A l’époque où j’animais un club d’économie, j’ai reçu un chercheur éminent qui, entre autres, voulait supprimer la réglementation des taxis, pour créer de l’emploi. Je lui avais fait remarquer que cela faisait plus de 70 ans que l’on voulait le faire. J’ai eu raison : le gouvernement Sarkozy a été défait pas les taxis. Mais j’ai finalement eu tort : Uber est arrivé. Et Uber, c’est un rêve d’économiste. Et il a été encouragé : j’entendais dire que Pole Emploi, à une époque, poussait les chômeurs à conduire des taxis.

Mais les prévisions des économistes ne semblent pas s’être réalisées.

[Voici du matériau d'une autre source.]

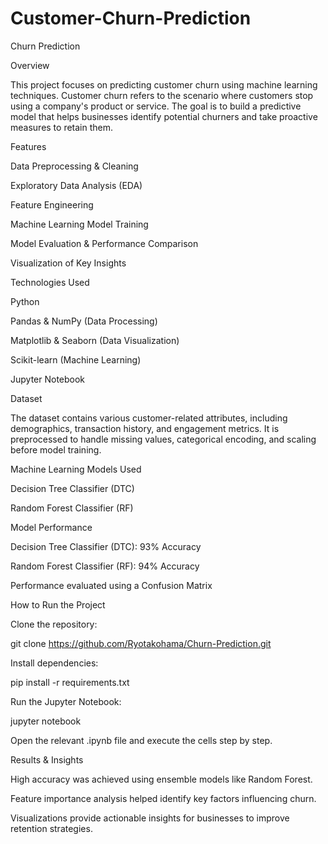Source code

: # Customer-Churn-Prediction

Churn Prediction

Overview

This project focuses on predicting customer churn using machine learning techniques. Customer churn refers to the scenario where customers stop using a company's product or service. The goal is to build a predictive model that helps businesses identify potential churners and take proactive measures to retain them.

Features

Data Preprocessing & Cleaning

Exploratory Data Analysis (EDA)

Feature Engineering

Machine Learning Model Training

Model Evaluation & Performance Comparison

Visualization of Key Insights

Technologies Used

Python

Pandas & NumPy (Data Processing)

Matplotlib & Seaborn (Data Visualization)

Scikit-learn (Machine Learning)

Jupyter Notebook

Dataset

The dataset contains various customer-related attributes, including demographics, transaction history, and engagement metrics. It is preprocessed to handle missing values, categorical encoding, and scaling before model training.

Machine Learning Models Used

Decision Tree Classifier (DTC)

Random Forest Classifier (RF)

Model Performance

Decision Tree Classifier (DTC): 93% Accuracy

Random Forest Classifier (RF): 94% Accuracy

Performance evaluated using a Confusion Matrix

How to Run the Project

Clone the repository:

git clone https://github.com/Ryotakohama/Churn-Prediction.git

Install dependencies:

pip install -r requirements.txt

Run the Jupyter Notebook:

jupyter notebook

Open the relevant .ipynb file and execute the cells step by step.

Results & Insights

High accuracy was achieved using ensemble models like Random Forest.

Feature importance analysis helped identify key factors influencing churn.

Visualizations provide actionable insights for businesses to improve retention strategies.
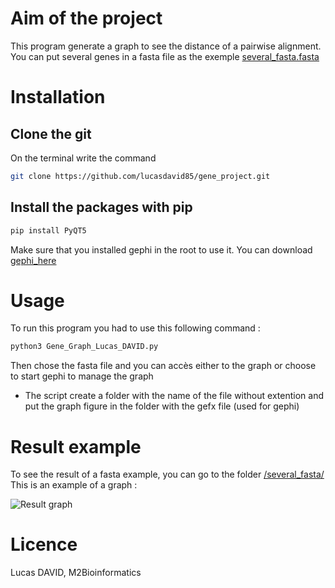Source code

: # Aim of the project

This program generate a graph to see the distance of a pairwise alignment. 
You can put several genes in a fasta file as the exemple [several_fasta.fasta](https://github.com/lucasdavid85/gene_project/blob/master/several_fasta.fasta)


# Installation

## Clone the git

On the terminal write the command
```bash
git clone https://github.com/lucasdavid85/gene_project.git
```
## Install the packages with pip
```bash
pip install PyQT5
```
Make sure that you installed gephi in the root to use it. 
You can download [gephi_here](https://gephi.org/users/download/)


# Usage
To run this program you had to use this following command :
```bash
python3 Gene_Graph_Lucas_DAVID.py
```

Then chose the fasta file and you can accès either to the graph or choose to start gephi to manage the graph
* The script create a folder with the name of the file without extention and put the graph figure in the folder with the gefx file (used for gephi)


# Result example 
To see the result of a fasta example, you can go to the folder [/several_fasta/](https://github.com/lucasdavid85/gene_project/blob/master/several_fasta/)
This is an example of a graph : 

![Result graph](https://github.com/lucasdavid85/gene_project/blob/master/several_fasta/Fig_fastas.png)


# Licence
Lucas DAVID, M2Bioinformatics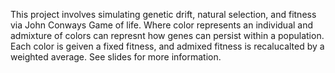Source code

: This project involves simulating genetic drift, natural selection, and fitness via John Conways Game of life. Where color represents an individual and admixture of colors can represnt how genes can persist within a population. Each color is geiven a fixed fitness, and admixed fitness is recalucalted by a weighted average. See slides for more information. 
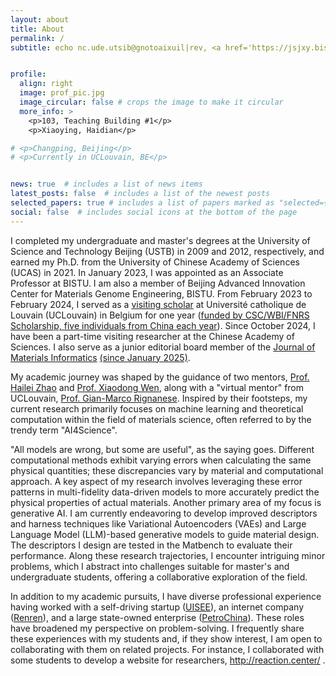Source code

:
 ```yaml
---
layout: about
title: About
permalink: /
subtitle: echo nc.ude.utsib@gnotoaixuil|rev, <a href='https://jsjxy.bistu.edu.cn/'>School of Computer</a>, <a href='https://www.bistu.edu.cn/'>Beijing Information Science and Technology University</a>


profile:
  align: right
  image: prof_pic.jpg
  image_circular: false # crops the image to make it circular
  more_info: >
    <p>103, Teaching Building #1</p>
    <p>Xiaoying, Haidian</p>

# <p>Changping, Beijing</p>
# <p>Currently in UCLouvain, BE</p>


news: true  # includes a list of news items
latest_posts: false  # includes a list of the newest posts
selected_papers: true # includes a list of papers marked as "selected={true}"
social: false  # includes social icons at the bottom of the page
---
```


I completed my undergraduate and master's degrees at the University of Science and Technology Beijing (USTB) in 2009 and 2012, respectively, and earned my Ph.D. from the University of Chinese Academy of Sciences (UCAS) in 2021. In January 2023, I was appointed as an Associate Professor at BISTU. I am also a member of Beijing Advanced Innovation Center for Materials Genome Engineering, BISTU. From February 2023 to February 2024, I served as a <a href='https://liuxiaotong15.github.io/assets/pdf/csc_cert.pdf'>visiting scholar</a> at Université catholique de Louvain (UCLouvain) in Belgium for one year (<a href='https://liuxiaotong15.github.io/assets/pdf/csc_intro.pdf'>funded by CSC/WBI/FNRS Scholarship, five individuals from China each year</a>). Since October 2024, I have been a part-time visiting researcher at the Chinese Academy of Sciences. I also serve as a junior editorial board member of the <a href='https://www.oaepublish.com/jmi'>Journal of Materials Informatics</a> <a href='https://liuxiaotong15.github.io/assets/img/jmi.jpeg'>(since January 2025)</a>.

My academic journey was shaped by the guidance of two mentors, <a href='https://scholar.google.com/citations?user=gg8veA8AAAAJ&hl=zh-CN'>Prof. Hailei Zhao</a> and <a href='https://people.ucas.ac.cn/~0035646'>Prof. Xiaodong Wen</a>, along with a "virtual mentor" from UCLouvain, <a href='https://perso.uclouvain.be/gian-marco.rignanese/index.html'>Prof. Gian-Marco Rignanese</a>. Inspired by their footsteps, my current research primarily focuses on machine learning and theoretical computation within the field of materials science, often referred to by the trendy term "AI4Science".

"All models are wrong, but some are useful", as the saying goes. Different computational methods exhibit varying errors when calculating the same physical quantities; these discrepancies vary by material and computational approach. A key aspect of my research involves leveraging these error patterns in multi-fidelity data-driven models to more accurately predict the physical properties of actual materials. Another primary area of my focus is generative AI. I am currently endeavoring to develop improved descriptors and harness techniques like Variational Autoencoders (VAEs) and Large Language Model (LLM)-based generative models to guide material design. The descriptors I design are tested in the Matbench to evaluate their performance. Along these research trajectories, I encounter intriguing minor problems, which I abstract into challenges suitable for master's and undergraduate students, offering a collaborative exploration of the field.

In addition to my academic pursuits, I have diverse professional experience having worked with a self-driving startup (<a href='https://www.uisee.com/'>UISEE</a>), an internet company (<a href='https://www.renren.com/'>Renren</a>), and a large state-owned enterprise (<a href='http://www.petrochina.com.cn/'>PetroChina</a>). These roles have broadened my perspective on problem-solving. I frequently share these experiences with my students and, if they show interest, I am open to collaborating with them on related projects. For instance, I collaborated with some students to develop a website for researchers, <a href='http://reaction.center'> http://reaction.center/ </a>.

<!--
Write your biography here. Tell the world about yourself. Link to your favorite [subreddit](http://reddit.com). You can put a picture in, too. The code is already in, just name your picture `prof_pic.jpg` and put it in the `img/` folder.

Put your address / P.O. box / other info right below your picture. You can also disable any of these elements by editing `profile` property of the YAML header of your `_pages/about.md`. Edit `_bibliography/papers.bib` and Jekyll will render your [publications page](/al-folio/publications/) automatically.

Link to your social media connections, too. This theme is set up to use [Font Awesome icons](http://fortawesome.github.io/Font-Awesome/) and [Academicons](https://jpswalsh.github.io/academicons/), like the ones below. Add your Facebook, Twitter, LinkedIn, Google Scholar, or just disable all of them.
-->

La création d’emploi ne paraît pas massive. Problèmes d’infrastructures ? Rues encombrées ? Ou d’aspirations ? Je me souviens d’un conducteur de taxi américain qui ne rêvait que de retrouver un emploi en usine, une fois que la crise serait finie. On ne travaille pas pour l’argent, mais par vocation ? Un terme à faire entrer dans les manuels d’économie ?

Vive Uber

On m’a dit que j’avais tort. Non, Uber n’est pas une fausse invention. Grâce à la concurrence d’Uber, le conducteur de taxi parisien est devenu serviable et sympathique, il vous offre une bouteille d’eau et parfois des journaux, vous ouvre le coffre, et vous demande si la radio vous gène et quelle station vous voulez écouter. 
Longue vie à Uber ? 

Uber : guerre de religion ?

L’autre jour, on discutait grève des taxis à côté de moi, au café. Surdiplômés, type MBA, cool. Ils s’offusquaient de l’attitude des taxis, et louaient les vertus d’Uber et des siens. Ils voulaient quitter la France, invivable. L’un pensait aller à Barcelone. L’autre l’enviait. Deux arguments m’ont frappé :
  • Le taxi Uber est, en quelque sorte, « respectueux », alors que le taxi ordinaire est revendicatif. Apparemment aucun des deux ne savait qu’Uber était hors la loi
  • Les « réseaux sociaux » partageaient leur point de vue, disaient-ils. 
Serait-on en face d’une guerre culturelle ? Une élite internationale face à une société traditionnelle ? Avec les réseaux sociaux dans un rôle que je n’avais pas perçu. Le réseau social, auquel j’ai beaucoup de mal à trouver le génie qu’on lui prête, serait-il vu par cette élite comme quelque chose de miraculeux ? L’expression du bien. De la « vraie démocratie ». Ou peut être une arme révolutionnaire, annonce de l’avènement du marché sur terre ? Cela expliquerait-il pourquoi elle les utilise autant ? Pourquoi les fonds d’investissement y placent autant d’argent ? Idéologie plus que rationalité économique ? à creuser. 
J’ai pensé aux printemps arabes. La « vraie démocratie » et ses réseaux sociaux ont fait long feu. Au mieux ceux-ci sont maintenant utilisés par des (d’autres ?) religieux fanatiques. Les perdants de la globalisation. Phénomènes identiques en Europe ? 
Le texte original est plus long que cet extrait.